Blue Flower

Ein Leben zu füllen, ist die eine grundlegendste Voraussetzung für ein nährendes, friedliches, zufriedenes, glückliches und lohnendes Besehen.

In der bisherigen Umgebung, sind diese Möglichkeiten nur in einem sehr begrenztem Umfang möglich. Die nötigenden Abhängigkeiten führen uns immer an den Punkt der eigenen Unmündigkeit heran. Damit müssen wir das Gestalten anderer Personen in unserem Leben aushalten. Das führt auf Seelenebene auf Dauer zu einer Entmenschlichung. Es entsteht ein Kopiendasein. Die Seele kann sich dauerhaft und nachhaltig nicht ausdrücken. Ein eigener Baum des Lebens kann in der bestehenden Gesellschaftsform nicht gesund heranwachsen. Besonders die unmündig betrachteten Kinder, haben darunter extrem zu leiden.

Geduld ist eine der Tugenden, die bei allen bisherigen Neuanfängen eine nachhaltige Gesellschaftsstruktur hervorzubringen, absolut gefehlt hat.

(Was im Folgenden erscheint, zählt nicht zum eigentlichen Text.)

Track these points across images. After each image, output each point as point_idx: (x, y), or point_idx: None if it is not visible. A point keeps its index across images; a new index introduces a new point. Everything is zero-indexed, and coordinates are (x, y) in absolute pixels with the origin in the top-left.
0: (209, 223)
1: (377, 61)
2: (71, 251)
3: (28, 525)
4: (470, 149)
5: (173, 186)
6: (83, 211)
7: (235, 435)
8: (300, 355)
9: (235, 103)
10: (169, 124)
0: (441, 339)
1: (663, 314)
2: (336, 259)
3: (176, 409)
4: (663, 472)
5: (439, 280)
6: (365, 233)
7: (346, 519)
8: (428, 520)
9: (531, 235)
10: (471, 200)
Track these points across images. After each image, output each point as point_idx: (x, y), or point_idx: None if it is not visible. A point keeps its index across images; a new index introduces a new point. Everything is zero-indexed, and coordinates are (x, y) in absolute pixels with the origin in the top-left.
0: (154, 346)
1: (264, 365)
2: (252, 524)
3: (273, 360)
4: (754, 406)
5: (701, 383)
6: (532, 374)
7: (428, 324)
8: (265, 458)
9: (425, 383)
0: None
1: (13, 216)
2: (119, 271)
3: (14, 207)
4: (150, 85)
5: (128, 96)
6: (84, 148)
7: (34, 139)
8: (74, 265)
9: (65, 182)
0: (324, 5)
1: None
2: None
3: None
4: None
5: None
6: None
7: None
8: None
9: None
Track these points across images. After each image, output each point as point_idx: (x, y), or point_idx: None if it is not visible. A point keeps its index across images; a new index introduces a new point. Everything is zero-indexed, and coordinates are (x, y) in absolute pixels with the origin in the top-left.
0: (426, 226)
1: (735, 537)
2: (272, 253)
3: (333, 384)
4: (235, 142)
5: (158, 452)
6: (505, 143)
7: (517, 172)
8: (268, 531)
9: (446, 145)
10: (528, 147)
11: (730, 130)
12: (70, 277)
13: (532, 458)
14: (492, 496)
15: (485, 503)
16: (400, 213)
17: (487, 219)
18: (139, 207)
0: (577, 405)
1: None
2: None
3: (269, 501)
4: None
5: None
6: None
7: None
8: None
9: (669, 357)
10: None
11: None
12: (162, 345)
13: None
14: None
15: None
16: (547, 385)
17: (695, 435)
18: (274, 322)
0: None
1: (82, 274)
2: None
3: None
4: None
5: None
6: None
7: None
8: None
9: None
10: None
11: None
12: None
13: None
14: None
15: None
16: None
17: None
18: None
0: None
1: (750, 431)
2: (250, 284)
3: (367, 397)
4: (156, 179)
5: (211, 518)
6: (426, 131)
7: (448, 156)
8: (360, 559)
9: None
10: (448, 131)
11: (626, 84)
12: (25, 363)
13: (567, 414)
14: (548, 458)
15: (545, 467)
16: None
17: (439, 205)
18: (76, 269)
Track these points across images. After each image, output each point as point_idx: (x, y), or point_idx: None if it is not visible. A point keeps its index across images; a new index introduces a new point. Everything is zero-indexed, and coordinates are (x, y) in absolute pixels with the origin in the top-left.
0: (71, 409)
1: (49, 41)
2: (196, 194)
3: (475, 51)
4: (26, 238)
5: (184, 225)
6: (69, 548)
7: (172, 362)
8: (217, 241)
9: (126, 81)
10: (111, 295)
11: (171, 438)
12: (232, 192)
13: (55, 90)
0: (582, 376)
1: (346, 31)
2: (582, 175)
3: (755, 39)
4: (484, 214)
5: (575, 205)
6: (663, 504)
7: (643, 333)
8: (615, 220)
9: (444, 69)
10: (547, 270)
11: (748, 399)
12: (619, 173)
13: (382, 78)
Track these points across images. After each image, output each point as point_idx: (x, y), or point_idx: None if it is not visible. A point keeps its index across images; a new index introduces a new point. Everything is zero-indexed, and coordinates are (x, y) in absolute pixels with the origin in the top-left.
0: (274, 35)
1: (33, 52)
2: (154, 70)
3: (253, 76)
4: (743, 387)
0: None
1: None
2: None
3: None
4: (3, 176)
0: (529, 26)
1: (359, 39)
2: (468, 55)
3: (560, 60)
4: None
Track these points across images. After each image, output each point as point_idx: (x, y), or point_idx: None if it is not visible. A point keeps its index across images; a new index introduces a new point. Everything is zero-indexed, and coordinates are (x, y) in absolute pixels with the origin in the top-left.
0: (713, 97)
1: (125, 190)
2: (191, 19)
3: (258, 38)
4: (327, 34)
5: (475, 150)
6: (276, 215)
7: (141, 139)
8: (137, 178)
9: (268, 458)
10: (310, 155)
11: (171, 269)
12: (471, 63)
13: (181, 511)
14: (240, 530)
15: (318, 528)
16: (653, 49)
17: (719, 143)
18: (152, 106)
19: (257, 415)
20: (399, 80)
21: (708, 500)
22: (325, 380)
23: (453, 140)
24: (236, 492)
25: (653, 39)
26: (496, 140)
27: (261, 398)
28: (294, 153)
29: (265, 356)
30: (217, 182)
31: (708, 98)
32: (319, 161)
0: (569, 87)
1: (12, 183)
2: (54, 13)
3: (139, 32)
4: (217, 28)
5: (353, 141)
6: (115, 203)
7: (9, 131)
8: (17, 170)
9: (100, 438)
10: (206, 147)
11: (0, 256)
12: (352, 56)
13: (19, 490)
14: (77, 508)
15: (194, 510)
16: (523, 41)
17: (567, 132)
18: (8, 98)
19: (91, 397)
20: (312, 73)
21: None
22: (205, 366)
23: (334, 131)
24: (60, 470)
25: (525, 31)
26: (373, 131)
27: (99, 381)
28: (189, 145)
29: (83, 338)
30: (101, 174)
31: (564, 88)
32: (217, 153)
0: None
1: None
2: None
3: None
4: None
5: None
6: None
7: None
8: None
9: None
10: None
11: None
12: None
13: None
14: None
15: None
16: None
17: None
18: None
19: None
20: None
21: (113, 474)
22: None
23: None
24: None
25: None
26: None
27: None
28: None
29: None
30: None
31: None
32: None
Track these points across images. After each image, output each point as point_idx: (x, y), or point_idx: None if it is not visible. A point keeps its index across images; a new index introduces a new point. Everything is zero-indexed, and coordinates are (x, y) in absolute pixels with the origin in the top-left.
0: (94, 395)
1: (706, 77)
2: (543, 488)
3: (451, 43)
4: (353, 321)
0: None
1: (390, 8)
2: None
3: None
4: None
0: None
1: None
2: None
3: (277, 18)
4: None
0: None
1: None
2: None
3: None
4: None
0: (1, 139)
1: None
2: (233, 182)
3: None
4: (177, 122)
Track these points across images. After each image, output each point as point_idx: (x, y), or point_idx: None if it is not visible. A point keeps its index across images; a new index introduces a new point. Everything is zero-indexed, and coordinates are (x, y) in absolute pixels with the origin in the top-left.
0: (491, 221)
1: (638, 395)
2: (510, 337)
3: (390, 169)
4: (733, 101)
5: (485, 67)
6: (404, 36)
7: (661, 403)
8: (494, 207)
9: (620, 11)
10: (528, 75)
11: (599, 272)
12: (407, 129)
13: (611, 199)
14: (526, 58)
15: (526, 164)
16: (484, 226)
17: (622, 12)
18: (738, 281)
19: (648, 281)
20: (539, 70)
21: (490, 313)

Zwischen Geduld und Feigheit gibt es einen großen Unterschied. Feigheit ist es, wenn ich das bestehende System nicht möchte, es aber vermehrend oder gleichbleibend direkt und indirekt weiter physisch und energetisch unterstütze. Geduld ist, wenn ich das bestehende System nicht möchte, es aber Tag für Tag weniger physisch und energetisch unterstütze und dabei in der verbleibenden Zeit ein neues System plane, organisiere und herbeisehne.

Ein Systemwechsel wird dann einer großen Welle auf dem Meer gleich kommen, die am Strand angelangt, sich sanft über den Sand ausbreitet und dabei den Duft des Lebens auf neue Art und Weise verbessert verbreitet.

Jeder erhofft sich im Außen die Veränderungen wahrzunehmen. Meine Arme, mein Mund, meine Beine und meine Eigebungen sind im Zusammenspiel mit meinem Herzen, die Motoren und Rüstwerkzeuge, die die Säuberung des Morastes, der den Tugendgrund allen Seins bedeckt, hervorbringt.

Ohne ausreichendes Bewußtsein für das Leben, kann sich keine nachhaltige Gemeinschaft bilden. Die jetzige Sonne mit Ihren wiedergewonnen 8 Strahlen, wird hier Ihren großen Anteil leisten. In der Natur kommen wir mit ihr in Berührung. Hinter Scheiben die das Licht filtern, ist die Berührung komplizierter. 20 Minuten reichen schon am Tag aus, damit die Umgestaltung vorankommt. Auch die vielen Quadrate am Himmel, mit der aktuellen Aufgabe das Licht abzuschirmen, werden diesen Prozeß nicht mehr stoppen. Es sorgt lediglich dafür, dass das Licht nicht zu stark wird. Zuviel Energie kann Schäden hervorrufen.

Besinnen für uns täglich auf unser Sonnengeflecht und seinen unglaublichen Möglichkeiten, wird die Umgebung um uns herum liebevoller, bewußter und religöser (Religion = Wiederanbindung eines inneren Wissenpunktes). Wie von einem guten Musikstück klanglich eingehüllt, kommt dann möglichst jeder Zuhörer in eine Schwingung, welche es der jeweiligen Seele leichter ermöglicht, sich in der Körperlichkeit zu verwirklichen.

Danken wir allen Pianisten, Organisten und Chören, Musikern, welche den zuhörenden Besuchern, ein wenig von sich selbst schenken. Das ist Ihr Geschenk an uns. Die Herzschwingung ist das Maß, welche uns aufrichtet, um uns würdigst anzubegehen.

Jeder Musiker versucht sich irgendwie mitzuteilen. Die meisten können es nur unter beschränkten Bedingungen. Daher wäre es doch schön, wenn Musik wieder zu etwas Einzigartigem heranwachsen könnte.